(What you need to do) In the listing below, how many lines contain "names"? Answer with the number alone.

(Records supplied)
- - - - -
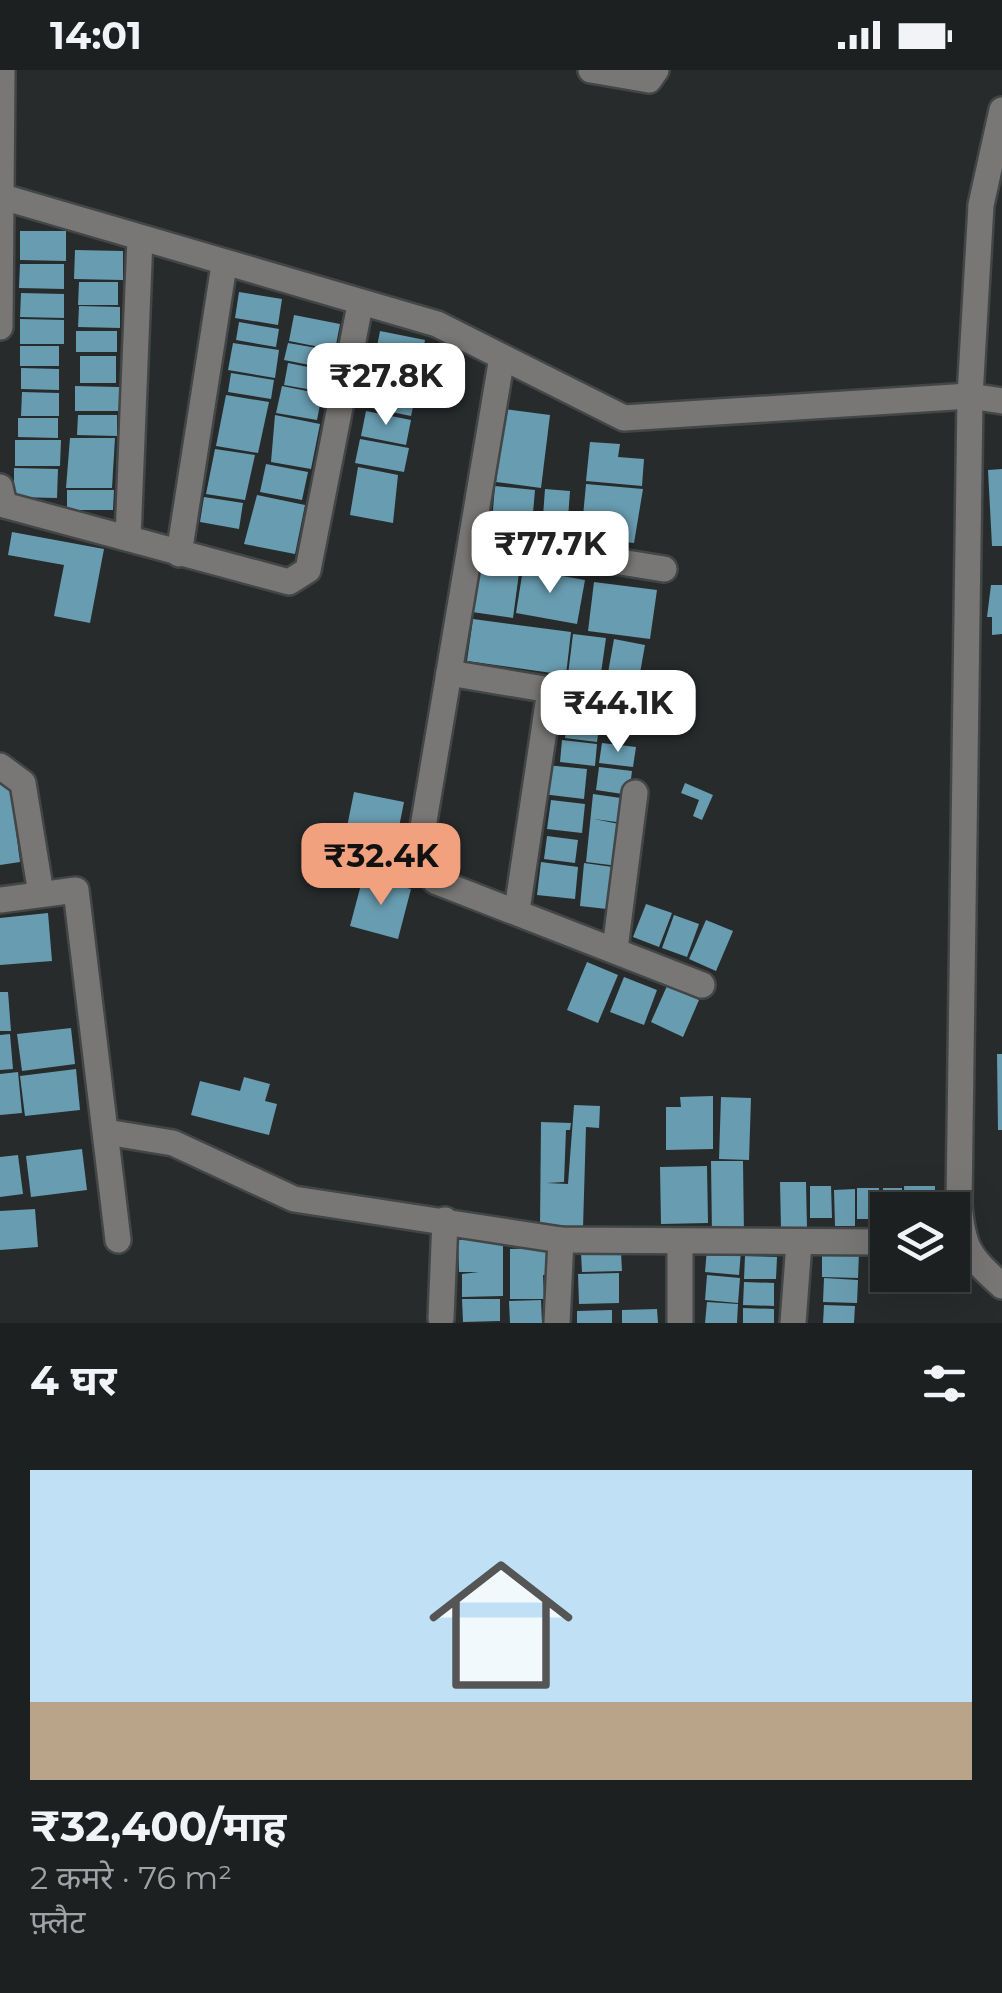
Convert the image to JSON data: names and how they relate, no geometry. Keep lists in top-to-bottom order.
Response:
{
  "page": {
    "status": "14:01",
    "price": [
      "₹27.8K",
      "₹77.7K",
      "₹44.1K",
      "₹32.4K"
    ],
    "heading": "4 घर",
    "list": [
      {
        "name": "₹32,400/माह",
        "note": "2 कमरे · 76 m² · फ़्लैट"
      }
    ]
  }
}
- - - - -
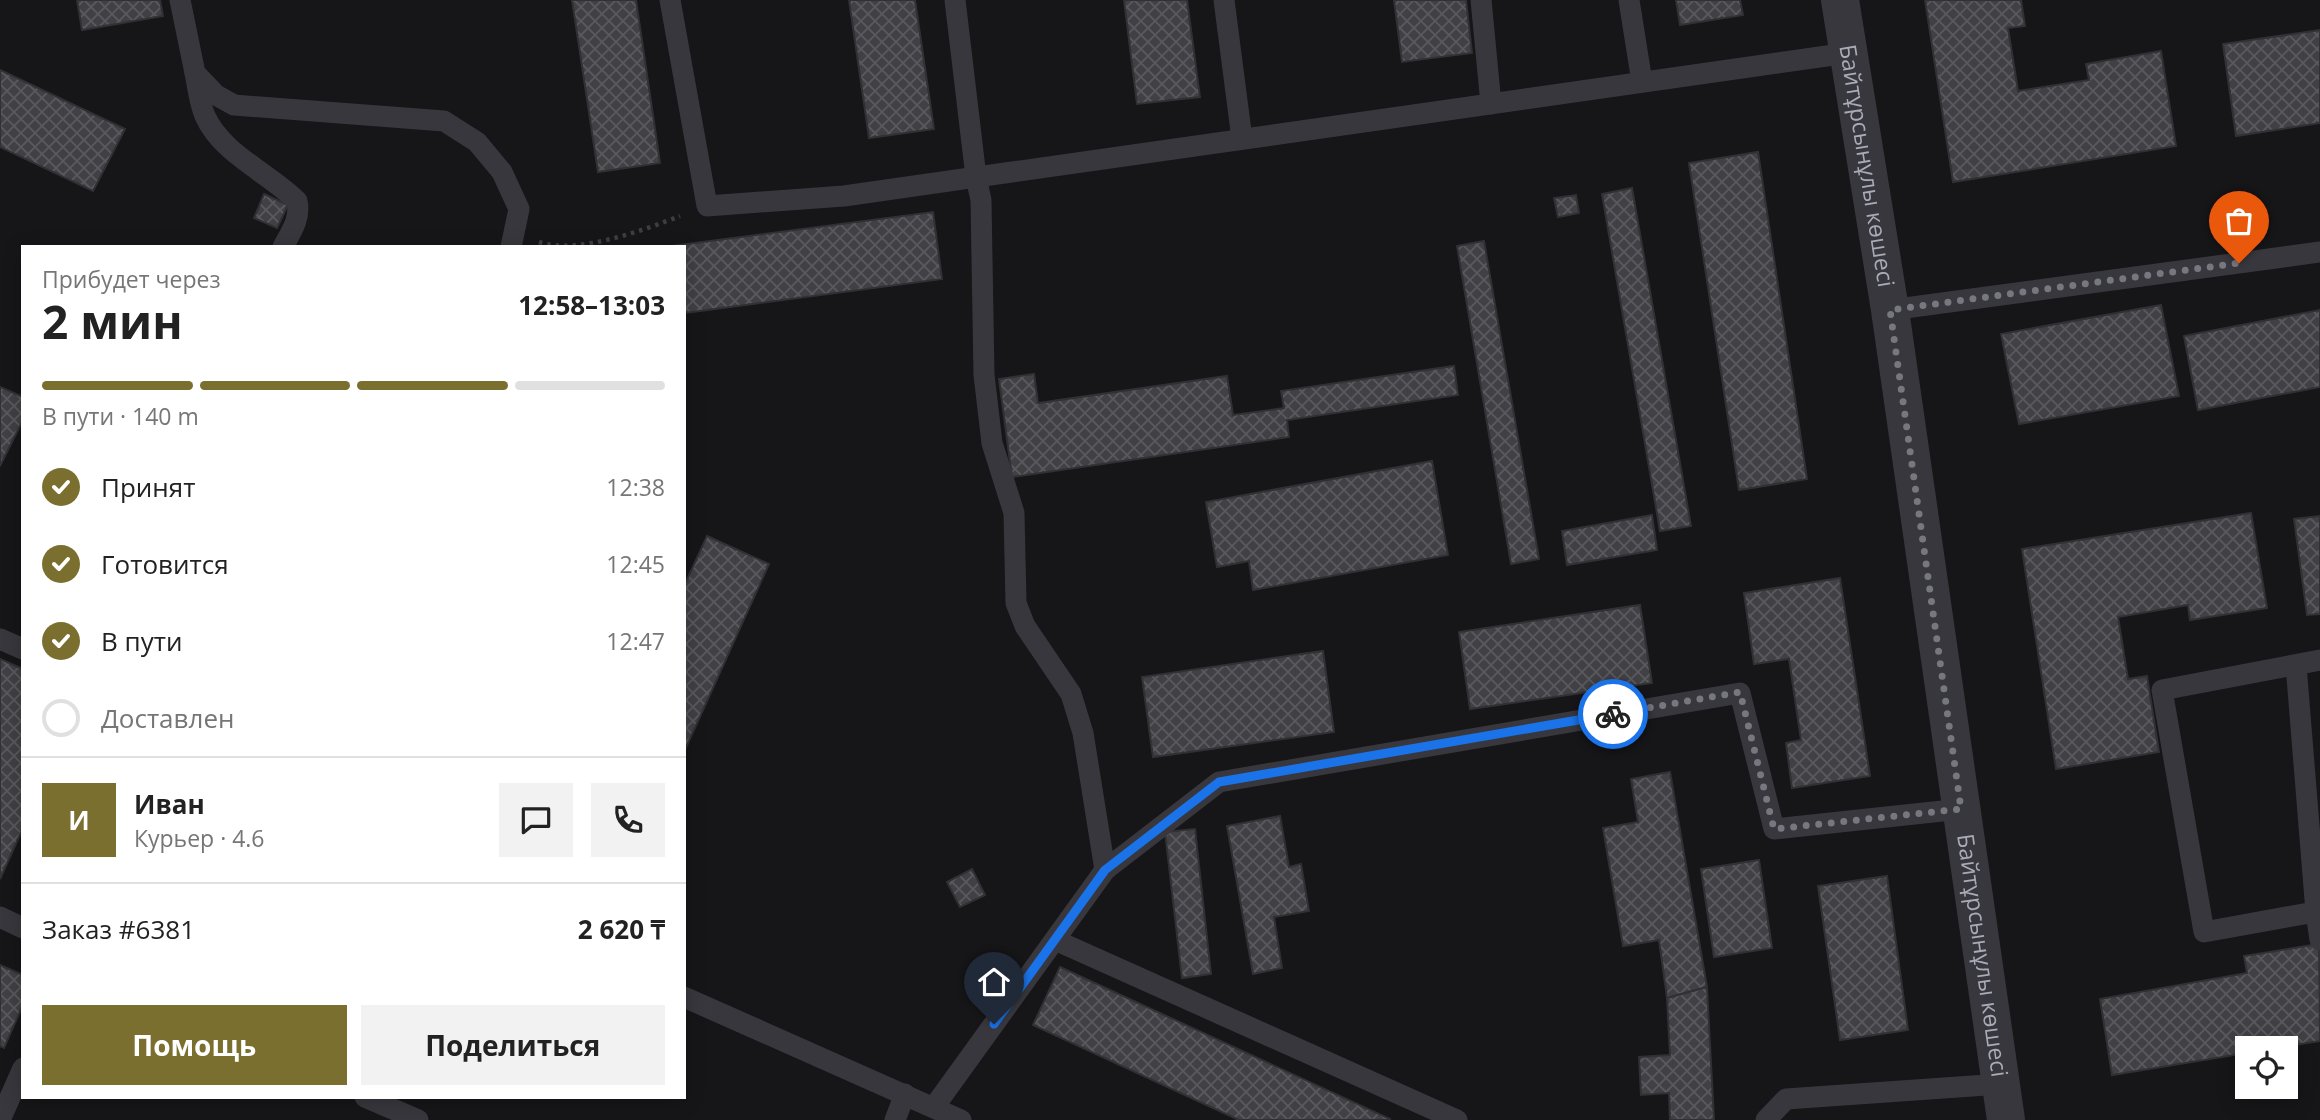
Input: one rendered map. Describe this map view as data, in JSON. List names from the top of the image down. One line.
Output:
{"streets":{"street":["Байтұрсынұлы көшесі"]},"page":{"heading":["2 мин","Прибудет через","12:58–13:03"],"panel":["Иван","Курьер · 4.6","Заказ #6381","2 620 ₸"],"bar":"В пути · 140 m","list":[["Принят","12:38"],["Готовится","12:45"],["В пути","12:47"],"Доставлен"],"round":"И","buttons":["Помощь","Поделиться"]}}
- - - - -
(Completed task) 2